James McMurtry Sets Release
McMurtry has long been known as fine storyteller, but he has lately received nationwide attention for his role as a musical activist. On Just Us Kids, McMurtry picks up where he left off with his controversial anthem “We Can’t Make It Here.” On "Cheney's Toy," McMurtry once again reminds us that the war in Iraq is still going on, with veiled references to Guantanamo and Abu Ghraib and the stark image of a soldier who returned from the conflict, blind and brain damaged. The lyrics of “God Bless America” call out the corporate profiteering and cronyism of the heads of state who led the country to war. McMurtry’s songs introduce the listener to characters that exist on the fringes of society. Drug addicts, murderers, crooked politicians, and other unsavory folks all play a part on Just Us Kids.
The self-produced album shows that McMurtry has developed a skill as producer that matches his songcraft. The songs on Just Us Kids vary widely in texture and instrumentation. The Faces’ Ian McLagan’s piano playing is all over the album while Timbuk3’s pat mAcdonald’s harmonica peppers several tracks. Austin singer/songwriter John Dee Graham contributes a wailing guitar solo to “Fireline Road.” Grammy-nominated Louisiana rocker, C.C. Adcock, adds a swampy guitar part to the album opener, “Bayou Tortous.” The rhythm section is McMurtry’s longtime road band, Daren Hess and Ronnie Johnson.
Just Us Kids will be the first release for Nashville-based Lightning Rod Records, distributed by Thirty Tigers/RED. Label president Logan Rogers previously worked as director of A&R for Compadre Records on the release of McMurtry’s last two albums. “Working with James McMurtry has been a career highlight for me. He is a phenomenal artist with tremendous integrity, and I can think of no better debut release for Lightning Rod Records,” said Rogers.
Author Stephen King described Ft. Worth native McMurtry as “the truest, fiercest songwriter of his generation” in Entertainment Weekly. The son of acclaimed author Larry McMurtry (Lonesome Dove, Terms of Endearment), James grew up on a steady diet of Johnny Cash and Roy Acuff records.

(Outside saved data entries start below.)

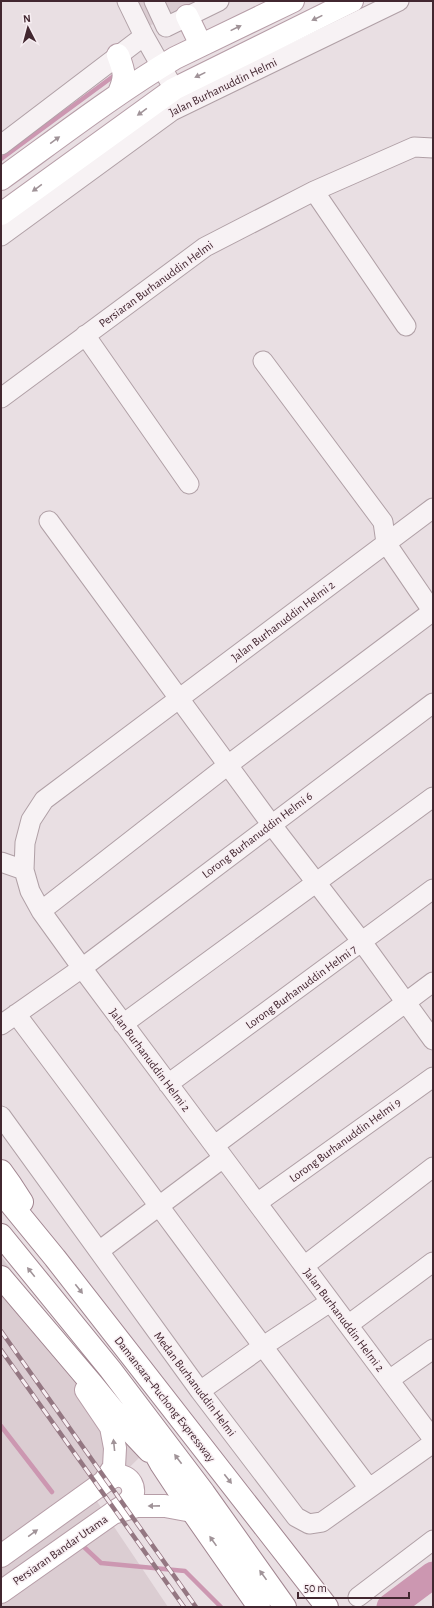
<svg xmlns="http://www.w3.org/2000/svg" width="434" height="1608" font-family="'Alegreya Sans',sans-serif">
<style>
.built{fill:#dbcdd2}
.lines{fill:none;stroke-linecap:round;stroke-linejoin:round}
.stream{stroke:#cc97b1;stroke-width:4.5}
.river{stroke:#cc97b1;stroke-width:27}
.minor-casing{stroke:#b0a0a6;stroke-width:21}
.major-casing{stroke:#b69da7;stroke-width:24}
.highway-casing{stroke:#a18590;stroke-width:24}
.minor{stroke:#f7f2f4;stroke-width:19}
.major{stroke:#fff;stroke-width:22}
.highway{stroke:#fff;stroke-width:22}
.rail-casing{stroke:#947782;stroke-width:4.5}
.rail{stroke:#f7eef2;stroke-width:3;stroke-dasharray:9;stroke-linecap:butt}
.oneway{fill:#a09398}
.labels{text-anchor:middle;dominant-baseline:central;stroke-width:3;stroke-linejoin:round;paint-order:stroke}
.street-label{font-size:12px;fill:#422730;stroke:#f7eef2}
</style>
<rect width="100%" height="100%" fill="#e9dfe3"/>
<path class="built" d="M133,1h68l-56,27z
M1,1256l142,198 -47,46 72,107h-167z"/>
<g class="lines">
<path class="stream" d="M1,159l114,-84
M1,1426l51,66
M84,1547l17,16 84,8 36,36"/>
<path class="river" d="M390,1607l43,-32"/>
<defs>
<path id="minor" d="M127,1l17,35 30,53
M154,1l12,26 53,-26
M1,145l143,-109
M314,191l92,135
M1,236l171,-125 227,-110
M85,335l104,149
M263,361l120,161 3,21 47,69
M1,398l204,-151 109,-56 100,-44 19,1
M433,508l-389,292 -13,20 -6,23 -1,27 6,21 11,20 41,57 351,471
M49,521l222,303 91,118 71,98
M1,862l23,8
M41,911l187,-146 205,-154
M16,1014c119,158 234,317 353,474
M123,1024l310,-227
M1,1025l81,-57 351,-265
M168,1084l265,-195
M1,1116l199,275 96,126 13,7 13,-2 111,-79
M215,1145l218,-163
M257,1203l176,-126
M99,1251l124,-93
M304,1266l129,-99
M348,1325l85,-63
M389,1380l44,-31
M200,1391l62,-44 68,-45
M358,1597l75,-57"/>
<path id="major" d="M187,16l14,29
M118,55c7,18 8,22 0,40
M1,179c57,-41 114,-85 174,-121l118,-57
M1,214l173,-125 178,-88
M104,1482c4,-2 9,-6 12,-6 14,-2 22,14 14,24 -4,5 -11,9 -16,12
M1,1556l103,-74 10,-15 1,-19 -4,-21 -25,-37
M1,1592l112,-79 24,-7h28l27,5"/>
<path id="highway" d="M1,1171l10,14 11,17
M1,1192l54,66 272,349
M1,1235l109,134 94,124 81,114
M1,1277l91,107 40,49 17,18
M144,1433l17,31 31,47 67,96"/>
</defs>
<use href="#minor" class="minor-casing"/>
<use href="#major" class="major-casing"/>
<use href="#highway" class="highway-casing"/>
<use href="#minor" class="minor"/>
<use href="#major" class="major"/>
<use href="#highway" class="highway"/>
<defs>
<path id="rail" d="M1,1331l195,276
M1,1350l183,257"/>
</defs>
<use href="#rail" class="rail-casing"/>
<use href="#rail" class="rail"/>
</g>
<defs><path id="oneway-solid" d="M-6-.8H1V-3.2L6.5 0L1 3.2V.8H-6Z"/></defs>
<g class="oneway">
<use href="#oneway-solid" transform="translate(317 18) rotate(154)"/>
<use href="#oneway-solid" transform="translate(236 28) rotate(-26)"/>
<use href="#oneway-solid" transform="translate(200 75) rotate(154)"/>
<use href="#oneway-solid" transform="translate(142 112) rotate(144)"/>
<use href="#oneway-solid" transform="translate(55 140) rotate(-36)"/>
<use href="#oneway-solid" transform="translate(37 188) rotate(144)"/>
<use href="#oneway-solid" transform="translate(31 1272) rotate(-129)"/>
<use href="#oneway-solid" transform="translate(79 1289) rotate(52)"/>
<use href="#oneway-solid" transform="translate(114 1445) rotate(-96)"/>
<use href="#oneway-solid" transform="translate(178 1459) rotate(-127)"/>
<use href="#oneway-solid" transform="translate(228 1479) rotate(52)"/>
<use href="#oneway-solid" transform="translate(154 1506) rotate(179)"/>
<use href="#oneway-solid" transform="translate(33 1533) rotate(-36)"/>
<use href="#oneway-solid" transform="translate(213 1541) rotate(-125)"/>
<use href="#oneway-solid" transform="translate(263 1575) rotate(-126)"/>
</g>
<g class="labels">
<g class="street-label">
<text transform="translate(223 87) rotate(-26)">Jalan Burhanuddin Helmi</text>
<text transform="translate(156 284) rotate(-36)">Persiaran Burhanuddin Helmi</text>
<text transform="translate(283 621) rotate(-37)">Jalan Burhanuddin Helmi 2</text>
<text transform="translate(257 835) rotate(-37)">Lorong Burhanuddin Helmi 6</text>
<text transform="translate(301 987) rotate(-36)">Lorong Burhanuddin Helmi 7</text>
<text transform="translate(150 1060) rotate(53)">Jalan Burhanuddin Helmi 2</text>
<text transform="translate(345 1140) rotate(-36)">Lorong Burhanuddin Helmi 9</text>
<text transform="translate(344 1320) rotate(53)">Jalan Burhanuddin Helmi 2</text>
<text transform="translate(195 1384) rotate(53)">Medan Burhanuddin Helmi</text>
<text transform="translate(165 1399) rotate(52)">Damansara–Puchong Expressway</text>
<text transform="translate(60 1550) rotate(-35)">Persiaran Bandar Utama</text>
</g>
</g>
<rect width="434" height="1608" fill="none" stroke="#422730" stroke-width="4"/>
<g transform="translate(28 28) rotate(354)" stroke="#f7eef2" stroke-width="3" paint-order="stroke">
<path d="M0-3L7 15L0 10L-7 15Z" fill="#422730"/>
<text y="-6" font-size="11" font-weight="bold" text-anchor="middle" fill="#422730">N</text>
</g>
<path d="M298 1592v6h111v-6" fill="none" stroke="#422730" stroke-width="2"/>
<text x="304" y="1592" font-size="12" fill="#422730" stroke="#f7eef2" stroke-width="3" paint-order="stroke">50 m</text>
</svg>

His first album, released in 1989, was produced by John Mellencamp and marked the beginning of a series of acclaimed projects for Columbia and Sugar Hill. In 2003, McMurtry released the universally lauded Live in Aught-Three (Compadre Records). 2005’s Childish Things garnered some of the highest critical praise of McMurtry’s career and spent six weeks at number one on R&R’s Americana Music Radio Chart in 2005 and 2006. In September 2006, Childish Things and "We Can't Make It Here" won the Americana Music Awards for album and song of the year, respectively.
In 2007, McMurtry performed on PBS’ long running music program, “Austin City Limits,” for the second time in his career. This year, McMurtry and his band will launch a national tour in support of Just Us Kids.